Before we dive into how Noir. Academy (now Mercenary Academy) works, it's important to understand Noir. For any new players, there are mercenaries in EVE who are paid by other players to do a job which can range from destroying a POCO (Player Owned Customs Office) to assaulting entire regions to denying the enemy all ratting in an area to shutting down a particular pipe. The sky is really the limit here because contracts are created in the mind of the employer - truly one of the best parts of EVE. Noir. was created in 2008 and was always a small corp that strove to punch above its weight class, but favored skill and critical thinking over pilots who simply followed orders. Noir. had its heyday in 2010 when Dominion sovereignty was first released, but in the years that followed mercenary work in general dried up as people began to realize the futility of trying to compete outside of the new coalition meta. Many, many mercenary groups folded or stopped being mercenaries because the ISK dried up, but Noir. remained.
In 2009 Noir. Academy was created to help bolster membership in Noir. (turnover was always high due to cultural and gameplay factors). The goal of the program was to take relatively new or inexperienced players and teach them how to fly like Noir. pilots, which is to say how to think for themselves and be efficient as mercenaries while completing contracts. This takes a lot of work, and over the years the program evolved into a 1-month crash course to a 4-month ramp up, which is basically its current form. Noir. Academy took for granted that players coming into the program knew the basics of the game, how to use their overview, how to make ISK, what the lingo was, etc. No one was a brand new player, but our goal was to mold them into experienced ones. When I assumed command of the program my goal was to ensure a baseline standard for all graduates. People may not come out as masters of everything, but an FC could be confident in everyone's abilities to do certain things that were expected of Noir. members.
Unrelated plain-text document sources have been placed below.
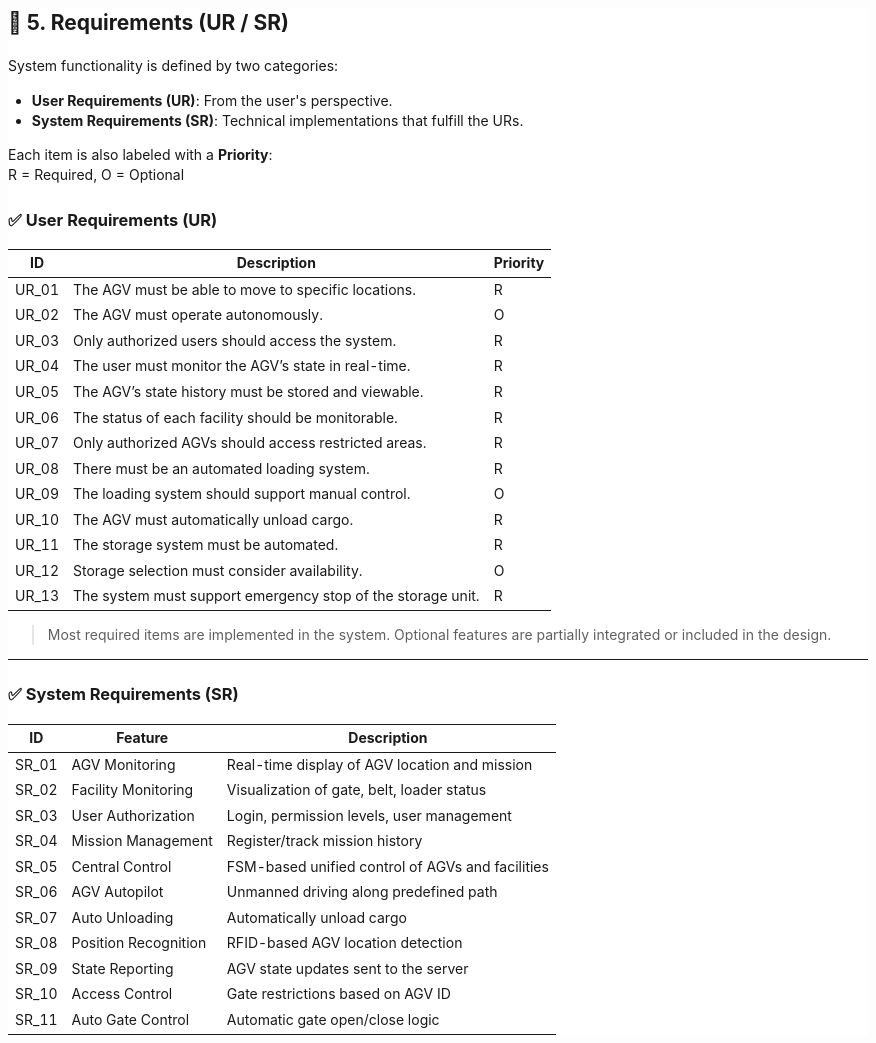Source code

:## 🧾 5. Requirements (UR / SR)

System functionality is defined by two categories:

- **User Requirements (UR)**: From the user's perspective.
- **System Requirements (SR)**: Technical implementations that fulfill the URs.

Each item is also labeled with a **Priority**:  
R = Required, O = Optional

### ✅ User Requirements (UR)

| ID | Description | Priority |
|----|-------------|----------|
| UR_01 | The AGV must be able to move to specific locations. | R |
| UR_02 | The AGV must operate autonomously. | O |
| UR_03 | Only authorized users should access the system. | R |
| UR_04 | The user must monitor the AGV’s state in real-time. | R |
| UR_05 | The AGV’s state history must be stored and viewable. | R |
| UR_06 | The status of each facility should be monitorable. | R |
| UR_07 | Only authorized AGVs should access restricted areas. | R |
| UR_08 | There must be an automated loading system. | R |
| UR_09 | The loading system should support manual control. | O |
| UR_10 | The AGV must automatically unload cargo. | R |
| UR_11 | The storage system must be automated. | R |
| UR_12 | Storage selection must consider availability. | O |
| UR_13 | The system must support emergency stop of the storage unit. | R |

> Most required items are implemented in the system. Optional features are partially integrated or included in the design.

---

### ✅ System Requirements (SR)

| ID | Feature | Description |
|-----|---------|-------------|
| SR_01 | AGV Monitoring | Real-time display of AGV location and mission |
| SR_02 | Facility Monitoring | Visualization of gate, belt, loader status |
| SR_03 | User Authorization | Login, permission levels, user management |
| SR_04 | Mission Management | Register/track mission history |
| SR_05 | Central Control | FSM-based unified control of AGVs and facilities |
| SR_06 | AGV Autopilot | Unmanned driving along predefined path |
| SR_07 | Auto Unloading | Automatically unload cargo |
| SR_08 | Position Recognition | RFID-based AGV location detection |
| SR_09 | State Reporting | AGV state updates sent to the server |
| SR_10 | Access Control | Gate restrictions based on AGV ID |
| SR_11 | Auto Gate Control | Automatic gate open/close logic |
Noir. Academy is now a thing of the past, but its spirit lives on in Mercenary Academy. Most of the components that were present in the program when I took over are still present and I'm proud to say that many of my small additions are still being used. One of the major differences in Mercenary Academy is that they accept everyone. Like other newbie friendly corps, you can join Mercenary Academy and never leave, logging in and playing casually to blow things up and log off for a few months with no issues. But there is a program within Mercenary Academy which teaches players and gets them to a baseline standard. Part of that baseline teaches players how to take the initiative, how to be more than another person anchoring blindly. If successful, a new pilot may have the option to join Mercenary Coalition.
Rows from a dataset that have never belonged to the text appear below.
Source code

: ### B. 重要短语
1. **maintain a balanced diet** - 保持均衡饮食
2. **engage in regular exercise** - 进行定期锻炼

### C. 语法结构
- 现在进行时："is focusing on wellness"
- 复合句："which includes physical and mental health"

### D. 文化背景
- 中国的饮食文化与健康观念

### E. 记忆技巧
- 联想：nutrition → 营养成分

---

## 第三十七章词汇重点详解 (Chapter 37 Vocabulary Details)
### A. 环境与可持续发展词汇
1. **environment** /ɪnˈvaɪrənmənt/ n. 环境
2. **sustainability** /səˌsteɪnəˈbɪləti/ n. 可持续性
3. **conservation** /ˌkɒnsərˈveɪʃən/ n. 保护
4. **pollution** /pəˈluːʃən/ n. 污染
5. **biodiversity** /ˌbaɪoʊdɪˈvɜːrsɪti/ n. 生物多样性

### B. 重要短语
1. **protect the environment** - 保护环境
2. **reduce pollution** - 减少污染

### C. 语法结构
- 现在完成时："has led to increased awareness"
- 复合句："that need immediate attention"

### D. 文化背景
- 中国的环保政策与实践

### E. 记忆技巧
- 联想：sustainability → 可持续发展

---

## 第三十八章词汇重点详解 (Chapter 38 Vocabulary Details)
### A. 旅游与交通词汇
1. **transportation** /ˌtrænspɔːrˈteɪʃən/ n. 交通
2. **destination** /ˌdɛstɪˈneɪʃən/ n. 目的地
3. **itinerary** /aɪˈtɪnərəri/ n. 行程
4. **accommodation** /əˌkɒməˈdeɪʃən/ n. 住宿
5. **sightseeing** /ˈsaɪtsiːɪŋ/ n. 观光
CapriSun asks "Where's the teaching?" And that's a good question. BRAVE does have its Dojo, EUNI has its wiki, and I'm sure others have something similar, but my experience with these groups is that mostly people are taught to accept a free ship and be part of the fleet. In MA, we've broken down some of the more important skills, in our opinion, and hold practical classes on Singularity and Tranquility, helping people understand the mechanics of EVE, how to think, and how to read their situation and environment. We have a lot of buy in from Mercenary Coalition where our FCs take out fleets and give them a taste for how we do things in MC. Every instructor in MA right now is an MC pilot. It lends a level of authenticity and experience to the program that I'm not sure exists outside of Mercenary Academy.
In my experience, when you teach someone how to think through problems and situations on their own, they stick around longer and become better integrated into the culture of the corporation. If you look at Noir. right now, every one of its directors and CEOs came through Noir. Academy. Most of the people who have been in the corp for years are the same way. These are also the guys who are leaders in the corp and alliance, the FCs, the guys who make things happen, the ones who are on the front lines day in and day out. There are a lot of factors, I'm sure, but I'm very confident that the way they learned to play the game had a huge impact on that.
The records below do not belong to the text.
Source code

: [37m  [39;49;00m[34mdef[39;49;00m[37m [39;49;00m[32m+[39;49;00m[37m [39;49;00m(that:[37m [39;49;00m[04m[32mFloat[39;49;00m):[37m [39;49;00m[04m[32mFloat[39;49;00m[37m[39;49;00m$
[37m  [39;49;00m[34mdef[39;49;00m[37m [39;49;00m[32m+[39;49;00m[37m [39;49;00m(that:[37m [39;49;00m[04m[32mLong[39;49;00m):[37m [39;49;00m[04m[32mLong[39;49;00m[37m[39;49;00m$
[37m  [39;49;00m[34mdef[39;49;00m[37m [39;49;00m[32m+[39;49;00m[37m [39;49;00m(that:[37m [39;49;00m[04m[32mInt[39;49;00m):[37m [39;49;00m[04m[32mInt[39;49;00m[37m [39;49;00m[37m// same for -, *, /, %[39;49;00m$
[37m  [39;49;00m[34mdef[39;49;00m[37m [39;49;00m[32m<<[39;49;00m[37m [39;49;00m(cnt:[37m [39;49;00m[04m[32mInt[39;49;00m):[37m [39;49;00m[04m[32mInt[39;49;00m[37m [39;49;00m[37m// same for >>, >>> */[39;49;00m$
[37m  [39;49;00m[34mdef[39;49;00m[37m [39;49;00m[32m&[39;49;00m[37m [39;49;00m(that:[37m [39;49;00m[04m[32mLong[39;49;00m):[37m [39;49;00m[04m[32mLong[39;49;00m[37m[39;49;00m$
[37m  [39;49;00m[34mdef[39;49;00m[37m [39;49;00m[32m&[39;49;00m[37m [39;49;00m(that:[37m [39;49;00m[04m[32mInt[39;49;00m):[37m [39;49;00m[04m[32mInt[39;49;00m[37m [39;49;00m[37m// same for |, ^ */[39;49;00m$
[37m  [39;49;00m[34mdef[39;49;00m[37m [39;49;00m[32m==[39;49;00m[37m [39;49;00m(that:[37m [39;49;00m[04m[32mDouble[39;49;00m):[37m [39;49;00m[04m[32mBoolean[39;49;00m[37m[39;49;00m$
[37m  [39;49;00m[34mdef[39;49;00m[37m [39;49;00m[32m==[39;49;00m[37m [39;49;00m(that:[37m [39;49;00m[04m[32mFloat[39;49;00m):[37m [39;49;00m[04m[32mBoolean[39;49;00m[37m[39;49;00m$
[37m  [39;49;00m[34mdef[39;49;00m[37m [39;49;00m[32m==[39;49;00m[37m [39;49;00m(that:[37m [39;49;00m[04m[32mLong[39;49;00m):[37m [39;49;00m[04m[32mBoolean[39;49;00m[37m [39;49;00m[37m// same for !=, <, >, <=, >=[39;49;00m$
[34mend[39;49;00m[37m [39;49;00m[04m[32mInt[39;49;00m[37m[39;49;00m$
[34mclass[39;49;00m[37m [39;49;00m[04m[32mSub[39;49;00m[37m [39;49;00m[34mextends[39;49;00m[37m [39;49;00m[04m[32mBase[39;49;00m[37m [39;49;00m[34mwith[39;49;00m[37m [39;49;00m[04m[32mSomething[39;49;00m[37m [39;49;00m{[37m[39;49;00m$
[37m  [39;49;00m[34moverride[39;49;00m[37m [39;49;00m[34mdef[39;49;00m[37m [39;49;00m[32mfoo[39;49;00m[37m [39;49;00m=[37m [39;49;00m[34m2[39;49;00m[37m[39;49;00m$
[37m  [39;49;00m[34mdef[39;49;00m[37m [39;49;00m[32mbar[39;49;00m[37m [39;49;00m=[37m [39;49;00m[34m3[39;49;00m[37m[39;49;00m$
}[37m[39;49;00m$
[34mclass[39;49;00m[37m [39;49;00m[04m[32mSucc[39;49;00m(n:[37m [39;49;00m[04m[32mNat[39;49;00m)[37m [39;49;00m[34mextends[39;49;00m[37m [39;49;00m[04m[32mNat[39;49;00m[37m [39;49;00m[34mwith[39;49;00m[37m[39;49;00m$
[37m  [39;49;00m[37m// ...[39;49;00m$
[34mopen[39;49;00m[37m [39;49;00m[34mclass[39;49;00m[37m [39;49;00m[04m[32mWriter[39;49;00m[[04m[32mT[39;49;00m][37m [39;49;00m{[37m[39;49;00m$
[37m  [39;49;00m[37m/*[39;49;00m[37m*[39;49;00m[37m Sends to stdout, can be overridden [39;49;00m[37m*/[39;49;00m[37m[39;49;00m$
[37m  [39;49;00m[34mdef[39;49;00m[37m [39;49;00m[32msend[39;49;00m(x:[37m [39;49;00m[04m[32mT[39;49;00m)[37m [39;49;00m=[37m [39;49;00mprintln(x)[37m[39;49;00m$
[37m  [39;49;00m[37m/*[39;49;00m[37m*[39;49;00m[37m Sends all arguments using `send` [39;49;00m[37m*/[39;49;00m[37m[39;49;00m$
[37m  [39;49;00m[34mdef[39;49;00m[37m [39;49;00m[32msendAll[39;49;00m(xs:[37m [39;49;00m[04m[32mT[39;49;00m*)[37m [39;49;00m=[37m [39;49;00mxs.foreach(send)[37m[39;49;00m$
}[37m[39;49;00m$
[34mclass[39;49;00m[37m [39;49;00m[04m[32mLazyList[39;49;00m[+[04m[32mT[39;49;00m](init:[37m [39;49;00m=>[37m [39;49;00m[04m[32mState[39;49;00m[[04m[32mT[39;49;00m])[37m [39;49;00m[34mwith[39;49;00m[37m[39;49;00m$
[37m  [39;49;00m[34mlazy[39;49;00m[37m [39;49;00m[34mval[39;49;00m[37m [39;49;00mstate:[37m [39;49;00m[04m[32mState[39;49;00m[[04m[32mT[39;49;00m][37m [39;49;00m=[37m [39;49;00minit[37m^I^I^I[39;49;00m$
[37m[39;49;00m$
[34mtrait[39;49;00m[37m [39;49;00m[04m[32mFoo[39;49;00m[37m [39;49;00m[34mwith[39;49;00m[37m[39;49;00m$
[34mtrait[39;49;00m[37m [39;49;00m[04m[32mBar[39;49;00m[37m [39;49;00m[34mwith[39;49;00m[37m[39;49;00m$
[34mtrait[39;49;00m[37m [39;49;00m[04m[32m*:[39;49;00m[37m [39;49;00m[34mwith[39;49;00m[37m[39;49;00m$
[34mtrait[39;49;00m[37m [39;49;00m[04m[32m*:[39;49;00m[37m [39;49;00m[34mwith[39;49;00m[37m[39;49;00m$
The bottom line is, not everyone wants to be thrown in the deep end and learn how to survive on their own and how to entertain themselves with no helping hands. Personally, I enjoy that type of thing, but I'm not going to enforce it on everyone who comes into the game. But there are organizations out there who offer a path to more than a player-made theme park.
EVE is all about choices. Sometimes it's up to us as the players to create the inflection point for other players. Do you want to be a cog in the machine? Here you go. Do you want to be taught how to survive on your own? Right this way. Either way, we should instill a sense of importance on each path.